Em Caminhos Percorridos temos uma mudança na equipe artística da publicação em que Tony Moore não mais faz os desenhos. Agora as ilustrações ficam por conta de Charlie Adlard um quadrinista britânico que iniciou sua carreira na Inglaterra em revistas como 2000AD e Judge Dredd. Nos Estados Unidos ficou famoso por sua participação em trabalhos como Arquivo X pela Topps; Clube do Inferno e Warlock pela Marvel Comics; e Batman: Gotham Knights e Lanterna Verde/Arqueiro Verde pela DC Comics. Sua arte evoluiu e se adaptou a proposta de cada trabalho, mas se especializou em algumas técnicas narrativas da nona arte como o uso de splash pages ou “páginas de impacto” e, no caso particular de Walking Dead, tem um domínio perfeito de luz e sombra com os tons cinzas das incríveis artes finais de Cliff Rathburn fazendo desta uma ótima parceria 

Claro que a mudança nos desenhos causa certo estranhamento no início, principalmente para os leitores que já vinham da série televisiva e tinham como outra a identidade visual dos personagens. Uma nova redefinição pode dificultar um pouco, mas como a participação de cada personagem é sempre marcante em toda a publicação esse novo aspecto visual é superado rapidamente neste próprio volume e, sem maiores dificuldades, ficamos mais confortáveis aos novos desenhos. 

Entretanto é inevitável surgir comparações com o artista anterior, pois à primeira vista os novos quadrinistas não parecem ser tão detalhistas, principalmente com cenários, como seu antecessor. No entanto, essa é uma crítica rasa e pouco refletida sobre a obra. Temos sim um “desaparecimento” do ambiente como pano de fundo, mas isto se deve ao fato que Adlard se foca muito mais nas excreções dos personagens, o que para o roteiro de Kirkman funciona perfeitamente. Temos agora mais um recurso narrativo em prol dos dramas pessoais elaborados na publicação bem como mais espaço para a importância que os autores dão a cada personagem, individualizando-os e os tornando tão reconhecíveis como o próprio protagonista Rick Grimes, mesmos os recém chegados.

Trecho dos dados:
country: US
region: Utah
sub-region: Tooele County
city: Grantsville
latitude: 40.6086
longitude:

---

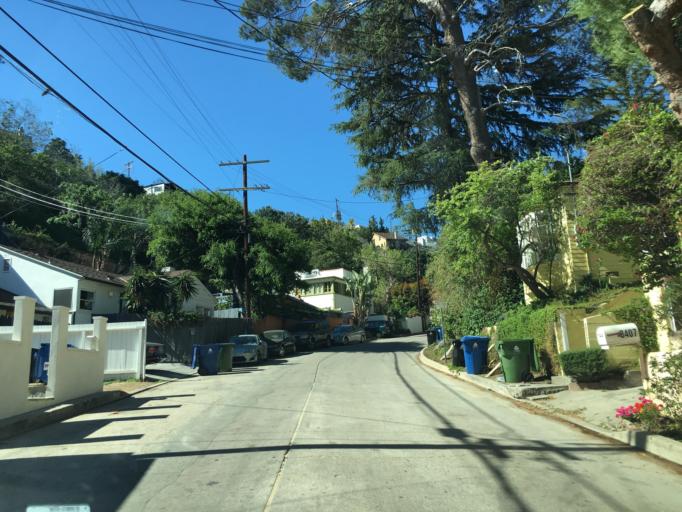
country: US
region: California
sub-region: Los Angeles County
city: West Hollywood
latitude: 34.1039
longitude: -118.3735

==

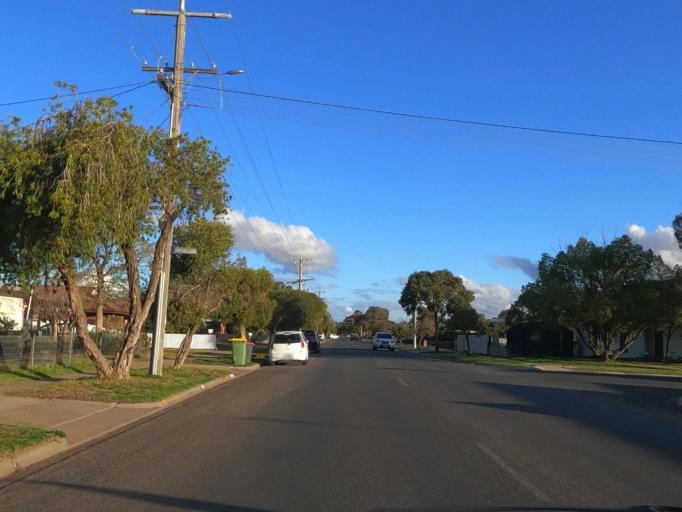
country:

Tarefa proposta 1: De acordo com o texto sobre Caminhos Percorridos, quem faz as artes finais em tons de cinza?
Tarefa proposta 2: Resuma em duas frases o texto sobre Caminhos Percorridos.
Tarefa proposta 3: Dê continuidade ao texto sobre Caminhos Percorridos, começando logo após a última frase apresentada.

Resposta da tarefa 1: Cliff Rathburn.

Resposta da tarefa 2: Em Caminhos Percorridos, os desenhos passam de Tony Moore para Charlie Adlard, quadrinista britânico conhecido por trabalhos na Topps, na Marvel e na DC, cujo domínio de luz e sombra forma uma ótima parceria com as artes finais de Cliff Rathburn. A mudança causa estranhamento no início e provoca comparações com o antecessor, mais detalhista nos cenários, mas é superada rapidamente no próprio volume, e o foco de Adlard nos personagens funciona perfeitamente para o roteiro de Kirkman.

Resposta da tarefa 3:
Quando o cenário é importante na narrativa, Adlard e Rathburn faz questão de produzir quadros impactantes em plano aberto ricos em perspectiva e detalhes sublimes dando uma verossimilhança maior em um universo de apocalipse zumbi. Assim sendo, os artistas sabem muito bem dosar o foco visual inclusive as passagens entre quadros dando ritmo desejado ao mesmo que continuam mostrando toda a degradação do mundo que rodeia a estória.  

Aqui temos uma leve ampliação do universo estabelecido por Robert Kirkman enquanto acompanhamos a busca dos protagonistas por um local seguro. Uma busca obviamente árdua que os leva a desventuras por todo encadernado, tudo muito bem planejado para o final catártico da última edição desse volume. Temos aqui já a quebra de expectativas que irá nos acompanhar por toda a publicação sendo um dos fatores que fez The Walking Dead ser tão aclamada.   

Também temos um início, quase germinal, de outro tema crucial desse título que se explica nas próprias falas do autor como “o perigo real de um apocalipse zumbi não são os mortos e sim... os vivos”. Assim já temos nesse Caminhos Percorridos um vislumbre de como os vivos podem ser complexos levando a situações de tensão e grande risco. Os dilemas morais continuam e apenas se ampliam com a chegada de novos e marcantes personagens que trazem consigo problemáticas bem reais e, até cotidianas. Percebemos que mesmo em situações extremas tais complicações ainda perduram e agora são ampliadas ou combinadas com traumas gerados especificamente em um pós apocalipse. 



Muitos desses traumas que permeiam esse arco podem ser resumidos, principalmente, com a ainda não aceitação da perda. Aliás esse tema nos parece recorrente em The Walking Dead desde a primeira edição, mas aqui se torna ainda mais inexorável. Parece que, apesar da publicação não ter mostrado ainda seu início pandêmico, temos cada vez mais sinais de que o mundo nunca voltará a ser como antes e sua desgraça se torna, aos poucos, mais evidente. É como se os leitores fossem sufocados vagarosamente como se a corda que laça seus pescoços fossem lentamente apertando cada vez mais, à medida que vai sendo revelado aos personagens o quanto o mundo foi impactado pelo apocalipse zumbi.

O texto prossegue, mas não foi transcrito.